Before the premiere of his first big film, the dreamy leading man of Crazy Rich Asians, Henry Golding, did something that probably no other actor would do before the red carpet — He did his mum's hair.
He posted a picture of the styling session, showing off his skill with a round hair brush and hairdryer, on his Instagram yesterday with the caption, "Had the biggest night of my life coming up for the premiere...But first, mum needed a quick blowout for the red carpet."
Golding's wife Liv Lo (sorry, he's taken) also posted about this pre-premiere prep on her Instagram story, writing, "Henry's still got his hairstyling skills."
What's that "still" doing in there? Well, before playing Nick Young, the hunky historian who sweeps Rachel Chu (played by Constance Wu) off her feet in Crazy Rich Asians, Golding was a professional hairstylist.
Golding started his career sweeping up hair at a barbershop in London when he was just 14 years old. After working Saturdays at the shop, he decided to take his profession more seriously. At 16, he left school for an apprenticeship at Richard Ward Hair & Metrospa in London.

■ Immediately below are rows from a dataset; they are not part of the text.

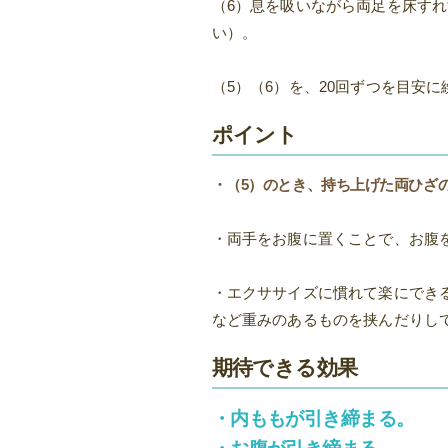
（6）息を吸いながら両足を床す
い）。
（5）（6）を、20回ずつを目安に
ポイント
・（5）のとき、持ち上げた両ひざ
・両手をお腹に置くことで、お腹
・エクササイズに慣れて楽にでき
など重みのあるものを挟んだりし
期待できる効果
・内ももが引き締まる。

“I went into an apprenticeship, starting off as a shampoo boy ― just through the trenches,” he told the Huffington Post.
The salon, which is a prestigious salon Kate Middleton was once known to frequent, was a springboard that allowed him to go from shampooing to a full-blown hairstylist with his own list of clients.
Liv Lo's Instagram Story
But when he turned 21, he had a sudden urge to change his career path entirely. In 2008, he moved back to where he was born — Malaysia — with one goal: Get on TV. He started in regional TV, then went on to host sports shows, and finally landed as host and presenter for a variety of BBC and Discovery Channel travel shows.
"Your current existence is just a mindset, I found that what it took was something so simple as introducing yourself as who you wanted to be," he told Unreserved in May. "So for me, it was saying, 'Hey, my name’s Henry I’m a television host,' rather than, ‘Hey there I’m a hairdresser.' Try it, you will be surprised at what opportunities arise with something so simple."
Crazy Rich Asians director Jon M. Chu told Vulture that he was looking for a man with "JFK Jr." appeal to front the film adaptation of the best-selling trilogy by Kevin Kwan. He needed someone that was both relatable and aspirational for the role of Nick.
Even though he had never acted in a film before, Golding had exactly that, perhaps thanks to his years sweeping up hair.